Jury Duty Dodgers Cost Tax Payers Money
HUNTSVILLE, Ala (WHNT) – Jurors play a critical role in our criminal justice system. But there’s a troubling trend — people called to serve on a jury are not showing up.
WHNT News 19 launched a Taking Action Investigation months ago, digging into numbers in Madison County where it appears to be worse than other parts of the Tennessee Valley. For the last several months, nearly 40 percent of the people summoned by court officials to serve jury duty never showed up to the Madison County Courthouse. The problem is costing you, the tax payer, money.
Madison County Court administrator Kim Gray has been spending a lot of time poring over the numbers lately.
“We typically have been issuing 450 summons and out of that we usually have 33 percent return,” Gray said.
Court officials admit some of those summons might never actually end up in potential jurors’ hands. The courts use election registration lists to pull from and sometimes those lists are outdated, but Gray says the majority of people are simply turning away from the responsibility altogether.
“I think people have gotten away from the idea of civic duty and I think people think ‘oh there will be someone else there why do I need to show up’,” Madison County Circuit Court Judge Karen Hall said.
From her perch inside the courtroom, Judge Hall has seen a lack of jurors impacting cases tried in the past and she is fed up with people not showing up to serve.
“It’s not fair to the families, the witnesses, or the jurors who did show up to serve and it’s not fair to the tax payers,” Hall added.
Judge Hall says every time a trial has to be pushed back, court costs mount. That includes court-appointed attorneys’ fees. Tax payers foot the bill.
According to Hall, if the court determines a potential juror does not have good cause to miss jury duty, they could serve up to 10 days in jail and pay a $300 fine.

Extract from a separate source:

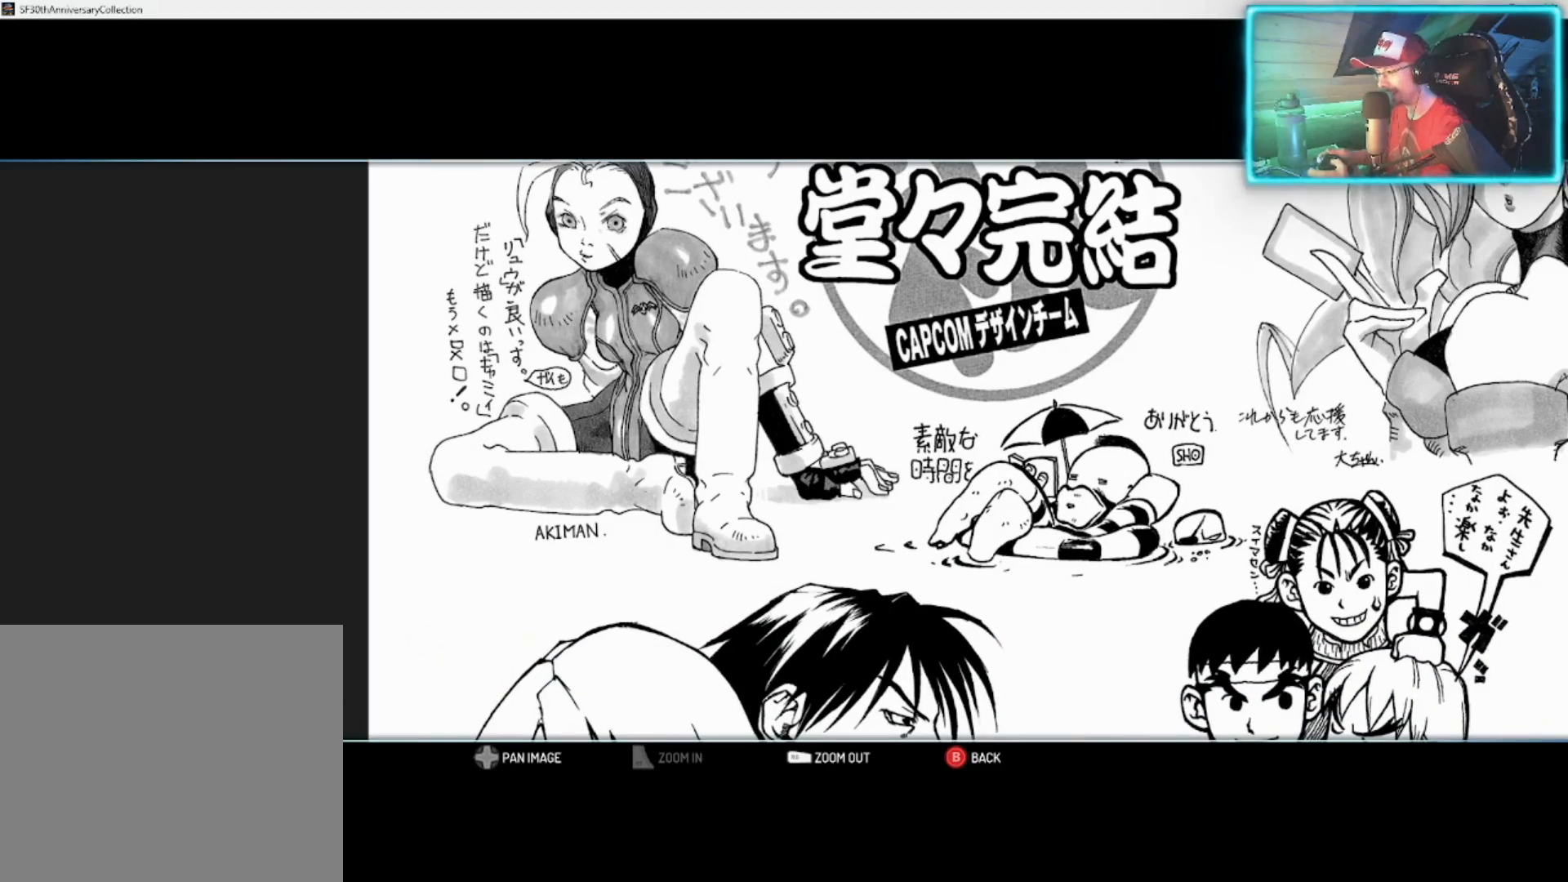
{"buttons": [], "left_stick": "right", "right_stick": "center", "events": [[83, "left_stick", "down-right"], [183, "left_stick", "center"], [450, "left_stick", "right"]]}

The penalty is an incentive to show up, but in recent years judges here have resisted enforcing the law. That could change if this trend continues.
“I hope we don’t have to do that and we are hopeful that by us talking to the media, people will do the right thing and show up,” Judge Hall said.
Currently, Madison County is needing more jurors than usual because of several high-profile cases going to trial in the next few months.
WHNT News 19 checked with other court administrators in Alabama and requested their jury duty summons numbers. Mobile County had about 20 percent of potential jurors fail to appear, while Limestone County was at 18 percent during the same time period.
Court officials say every legal US citizen over the age of 19 who can speak English is eligible to be a juror.